Aquella mañana el sol había salido muy pronto, demasiado pronto -como decía la abuela- y las gaviotas volaban tierra adentro por encima de los campos y de las casas, como engañadas por aquella rueda de fuego, que quizá les hacía creer que las azoteas blancas eran tan solo espuma.

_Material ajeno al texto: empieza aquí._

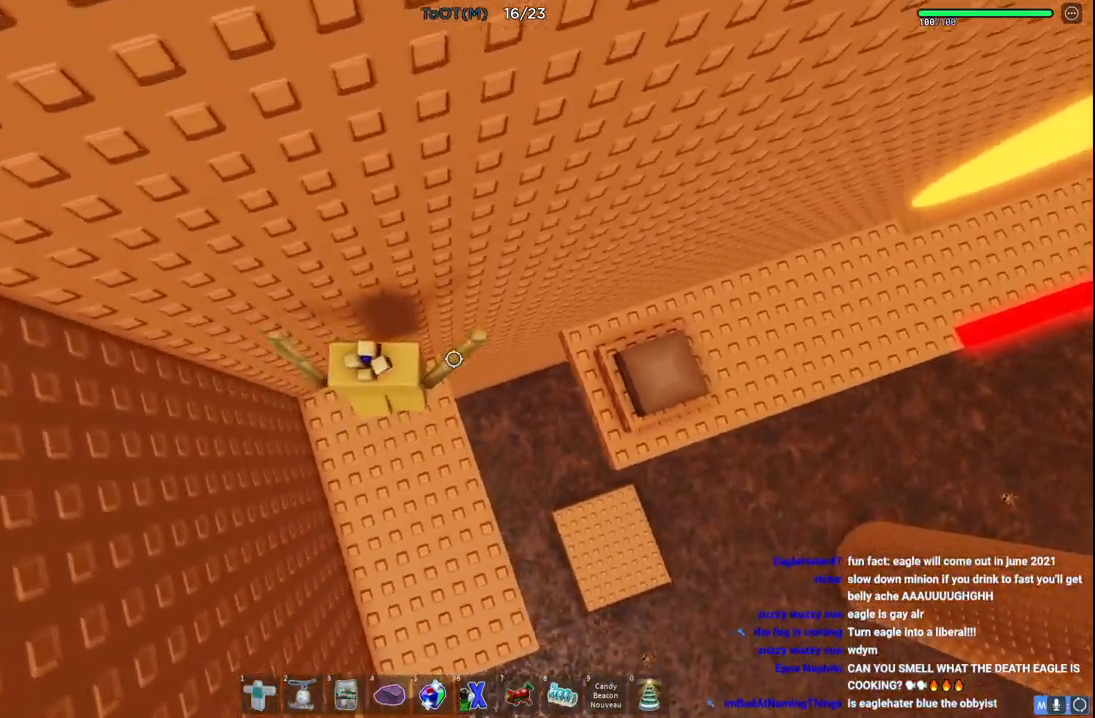
{"keys": ["d", "w"], "events": [[100, "d", "down"], [117, "w", "down"], [317, "space", "down"], [467, "space", "up"]]}
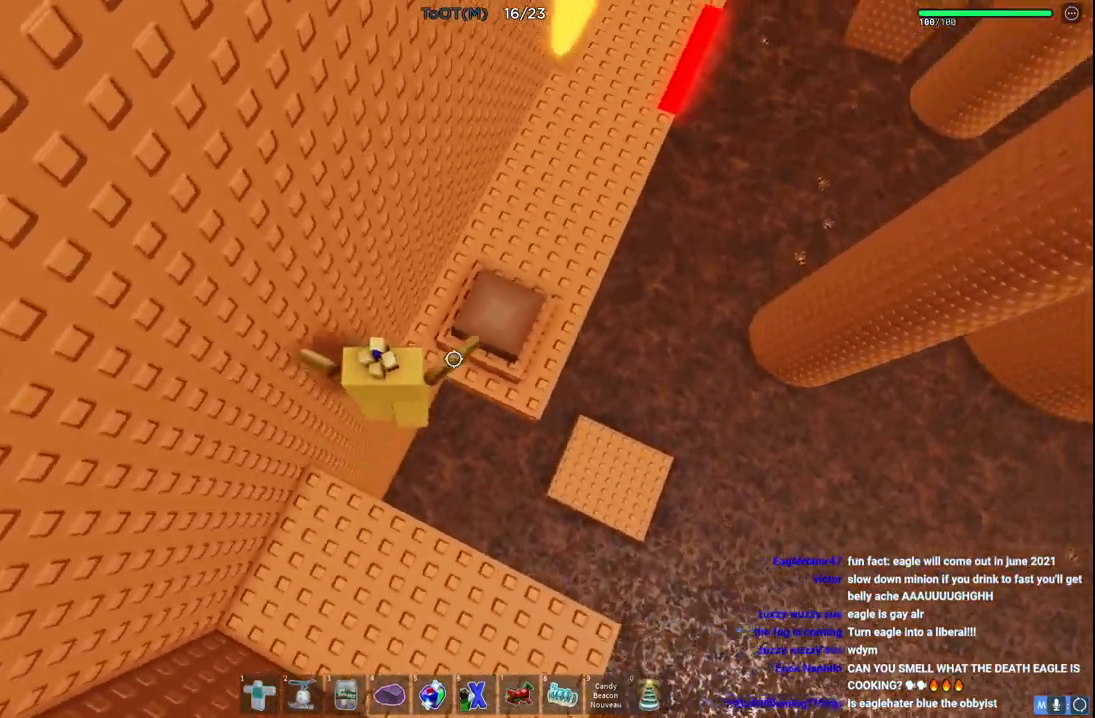
{"keys": ["w"], "events": [[167, "d", "up"], [367, "d", "down"], [500, "d", "up"]]}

“Esto es un presagio…” había dicho el abuelo no sé cuántas veces y después se había ido a la calle -él que nunca salía- para encontrarse con el Antonio, que había estado mucho tiempo fuera del pueblo -nadie sabía exactamente dónde- y del que todos decían que sabía mucho de misterios y de cosas extrañas.

“¿Qué quiere decir presagio?”, le había preguntado yo a la abuela; y ella había continuado con sus faenas, sin decirme nada, como si mi pregunta pudiera romper el hilo de sus meditaciones.

Yo no me acuerdo ya si era enero o febrero, pero recuerdo bien que me hacían daño las puntas de los dedos de tanto morderme las uñas y que la Teresa tampoco entendía qué quería decir aquello del presagio. Yo no me acuerdo ya si era un día de invierno, pero recuerdo bien que a ti no te conocía todavía y que la Teresa y yo jugamos a hacernos cosquillas en el patio. Yo no me acuerdo ya si teníamos miedo.